Background: Noninvasive ventilation (NIV) is frequently used to treat patients admitted with acute respiratory failure in both the intensive care and progressive care settings. While often perceived to be safer than invasive mechanical ventilation, many pitfalls and technical difficulties can arise when this modality is used in a setting that is less monitored than the formal intensive care unit. Bilevel noninvasive positive pressure ventilation has been used for many years in noncritical care areas in a large tertiary care hospital in the United States. Due to a safety event occurring with NIV in a progressive care unit in the hospital, an informal root cause analysis was performed and several system-related interventions were identified including improved availability of nurse charting spaces near rooms with lower visibility, education on noninvasive ventilation, an improved BiPAP order in the EMR, and finally a checklist was developed to help guide the multidisciplinary team with this modality.
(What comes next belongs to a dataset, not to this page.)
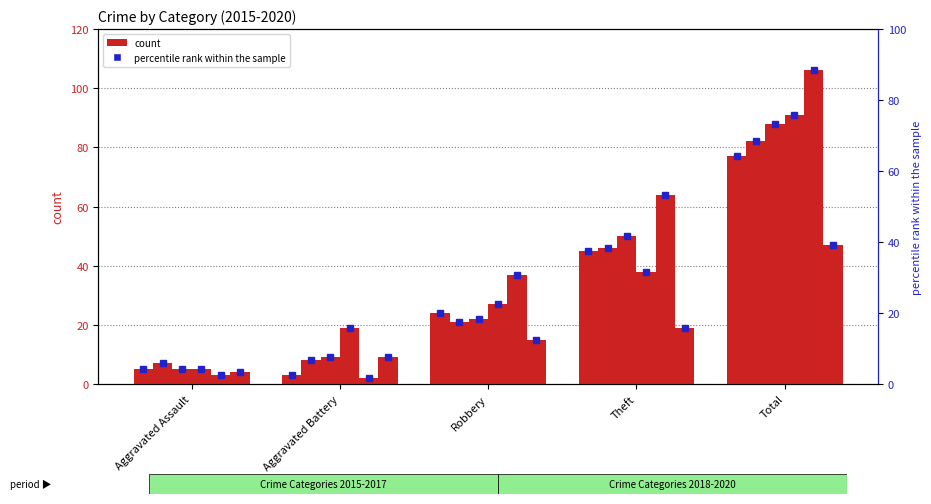

Between Theft and Aggravated Assault, which is larger?

Theft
Purpose: This checklist intervention was developed to improve multidisciplinary teamwork when noninvasive ventilation is used to treat acute respiratory failure in order to prevent future safety events and improve quality and consistency of care at the bedside. The tool is primarily targeted at bedside nursing in order to help facilitate conversations with the respiratory therapist and ordering physician. Additionally, the checklist also serves as an educational tool, as noninvasive ventilation is a treatment modality less commonly encountered by many nurses who primarily work in a medical-surgical context.
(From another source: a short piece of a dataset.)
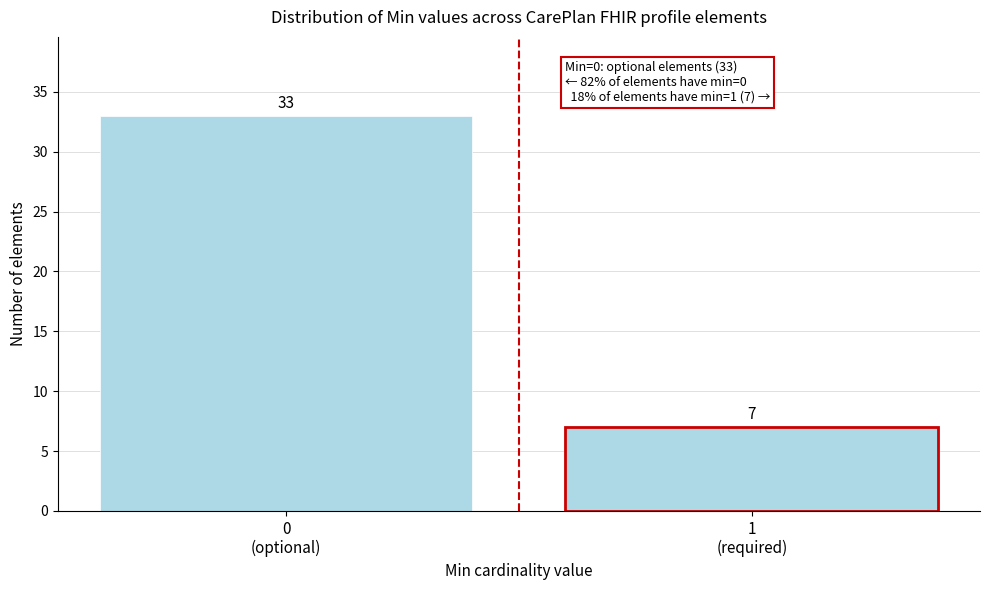

Reading left to right, transcribe all the data shown in this chart.

33	7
Description: The checklist list breaks the process down into 4 major phases: Initiation, Monitoring, 2-hour reevaluation, and Cessation. Key communication items and assessment of mental status and vital signs are listed for each section. Additionally, primary indications for use of the modality as well as important contraindications are listed for reference.
Conclusions: A checklist can be used as a clinical tool at the bedside to improve the safety and quality of non-invasive ventilation in noncritical care inpatient areas. Before and after deployment surveys are being collected to assess the size of effect.